EXERCISE =
The whole listing is to be printed again exactly.

..............................

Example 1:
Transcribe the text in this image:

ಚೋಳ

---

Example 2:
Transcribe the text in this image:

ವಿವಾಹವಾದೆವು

..............................

OUTPUT FOR THIS TASK =
Example 1:
Transcribe the text in this image:

ಚೋಳ

---

Example 2:
Transcribe the text in this image:

ವಿವಾಹವಾದೆವು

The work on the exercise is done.